E Market Deluge

One of the largest hurricanes to hit the US continues to storm through the Southern States today. Markets had their own deluge yesterday that continues today.  China Shanghai Composite fell 5.22% - the biggest drop since February 2016 – blamed on US trade war intensifying and the FOMC rate hikes continuing.  If money is leaving equities, where is it going? What is the safe-haven from the storm?Bonds are not reacting to this scare in the same way as before, nor is technology as markets search for something else.  Central to these questions is the role of financial conditions (or market stability) in monetary policy decisions. The view over the last 24-hours is that money is still easy enough and the pain in stocks normal enough not to change either the FOMC or ECB path to further tightening of policy. Throw in the role of politics as a factor as well – with US President Trump ratcheting up his view that the Fed raised rates too fast.  The FOMC will want to show its independence from such pressure. Perhaps the most obvious shift for the market is intended. Volatility in markets going up as it’s the natural outcome of shifting off from financial repression – just ask Bernanke.  What is the safe-haven is shifting with EM currencies bouncing, commodity currencies bouncing despite the drop in oil and copper. In G10 FX, SEK after a higher CPI is up 1.4% and breaking the 55-day support. GBP has broken higher with 1.3492 the 200-day in play following up on yesterday’s flag while EUR holds bid as hedges unwind.  Markets are selling the US and buying what is perceived to be cheap (and maybe has value if the Fed blinks).  In such times, the right bellwether for risk usually is AUD/JPY, which is the G10 carry trade, and reflects both rate, growth and regional issues. This was the early warning system for trouble in 2008 as its dump in August 2007 marked a key turning point. We aren’t yet at that kind of point and perhaps the deluge in the US is merely a pull down from everywhere else. 

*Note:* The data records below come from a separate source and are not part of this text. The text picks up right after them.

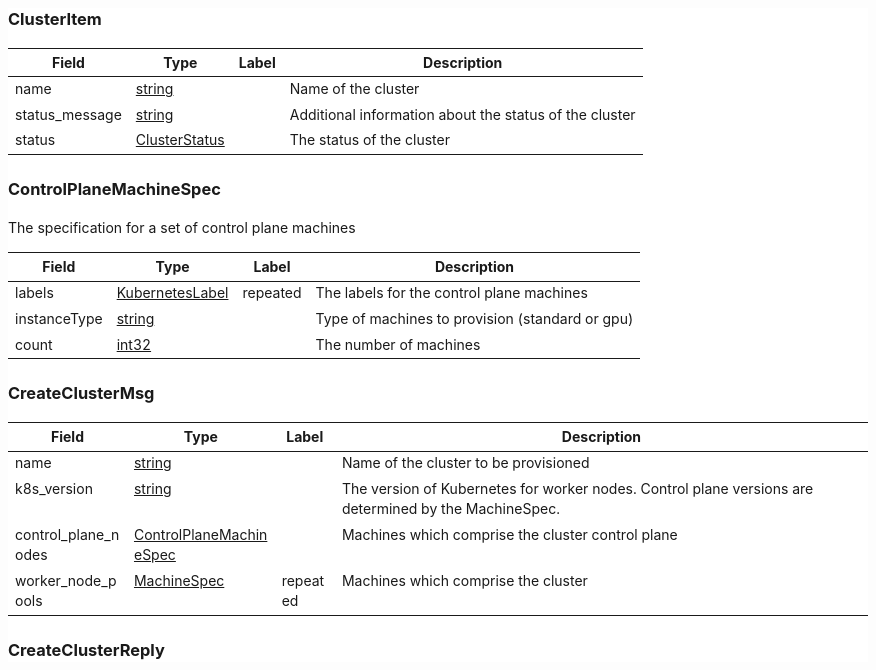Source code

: <a name="cmassh.ClusterItem"></a>

### ClusterItem



| Field | Type | Label | Description |
| ----- | ---- | ----- | ----------- |
| name | [string](#string) |  | Name of the cluster |
| status_message | [string](#string) |  | Additional information about the status of the cluster |
| status | [ClusterStatus](#cmassh.ClusterStatus) |  | The status of the cluster |






<a name="cmassh.ControlPlaneMachineSpec"></a>

### ControlPlaneMachineSpec
The specification for a set of control plane machines


| Field | Type | Label | Description |
| ----- | ---- | ----- | ----------- |
| labels | [KubernetesLabel](#cmassh.KubernetesLabel) | repeated | The labels for the control plane machines |
| instanceType | [string](#string) |  | Type of machines to provision (standard or gpu) |
| count | [int32](#int32) |  | The number of machines |






<a name="cmassh.CreateClusterMsg"></a>

### CreateClusterMsg



| Field | Type | Label | Description |
| ----- | ---- | ----- | ----------- |
| name | [string](#string) |  | Name of the cluster to be provisioned |
| k8s_version | [string](#string) |  | The version of Kubernetes for worker nodes. Control plane versions are determined by the MachineSpec. |
| control_plane_nodes | [ControlPlaneMachineSpec](#cmassh.ControlPlaneMachineSpec) |  | Machines which comprise the cluster control plane |
| worker_node_pools | [MachineSpec](#cmassh.MachineSpec) | repeated | Machines which comprise the cluster |






<a name="cmassh.CreateClusterReply"></a>

### CreateClusterReply
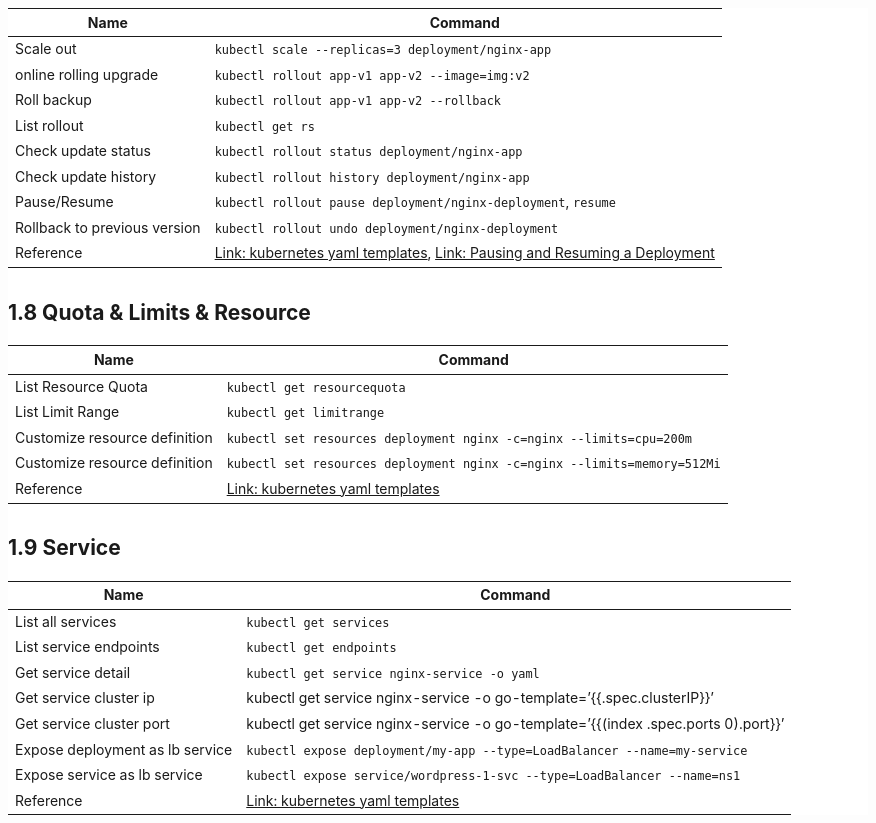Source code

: | Name                         | Command                                                      |
| ---------------------------- | ------------------------------------------------------------ |
| Scale out                    | `kubectl scale --replicas=3 deployment/nginx-app`            |
| online rolling upgrade       | `kubectl rollout app-v1 app-v2 --image=img:v2`               |
| Roll backup                  | `kubectl rollout app-v1 app-v2 --rollback`                   |
| List rollout                 | `kubectl get rs`                                             |
| Check update status          | `kubectl rollout status deployment/nginx-app`                |
| Check update history         | `kubectl rollout history deployment/nginx-app`               |
| Pause/Resume                 | `kubectl rollout pause deployment/nginx-deployment`, `resume` |
| Rollback to previous version | `kubectl rollout undo deployment/nginx-deployment`           |
| Reference                    | [Link: kubernetes yaml templates](https://cheatsheet.dennyzhang.com/kubernetes-yaml-templates), [Link: Pausing and Resuming a Deployment](https://kubernetes.io/docs/concepts/workloads/controllers/deployment/#pausing-and-resuming-a-deployment) |



## 1.8 Quota & Limits & Resource

| Name                          | Command                                                      |
| ----------------------------- | ------------------------------------------------------------ |
| List Resource Quota           | `kubectl get resourcequota`                                  |
| List Limit Range              | `kubectl get limitrange`                                     |
| Customize resource definition | `kubectl set resources deployment nginx -c=nginx --limits=cpu=200m` |
| Customize resource definition | `kubectl set resources deployment nginx -c=nginx --limits=memory=512Mi` |
| Reference                     | [Link: kubernetes yaml templates](https://cheatsheet.dennyzhang.com/kubernetes-yaml-templates) |

## 1.9 Service

| Name                            | Command                                                      |
| ------------------------------- | ------------------------------------------------------------ |
| List all services               | `kubectl get services`                                       |
| List service endpoints          | `kubectl get endpoints`                                      |
| Get service detail              | `kubectl get service nginx-service -o yaml`                  |
| Get service cluster ip          | kubectl get service nginx-service -o go-template=’{{.spec.clusterIP}}’ |
| Get service cluster port        | kubectl get service nginx-service -o go-template=’{{(index .spec.ports 0).port}}’ |
| Expose deployment as lb service | `kubectl expose deployment/my-app --type=LoadBalancer --name=my-service` |
| Expose service as lb service    | `kubectl expose service/wordpress-1-svc --type=LoadBalancer --name=ns1` |
| Reference                       | [Link: kubernetes yaml templates](https://cheatsheet.dennyzhang.com/kubernetes-yaml-templates) |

Question for the Day: Is this selling the catch-up trade for the US? The key question for investors is whether this washout in global risk that started with Emerging Markets this summer continues into the US market. The view that held until October was that US growth and US policy was not at risk to the future economy while the rest of the world suffered. The escalation of the US trade war with China – now including spying charges and Navy challenges – makes things different. Technology shares have suffered notably and they were the leaders. While many will say this move in the US is long-overdue and an opporunity, the issue is one of where to claim enough pain has been had to find value. Breaking 200-day moving averages in big bourses everywhere matters.

The chart that caught my eye this morning as we all try to find perspective and search for a safe-haven comes from Topdown Charts with a comparison of US vs. EM cyclicals vs. defensives. Perhaps the US is merely catching up to EM or perhaps its about the FOMC like Trump suggests or perhaps we have a lot further to go before its safe to buy this dip.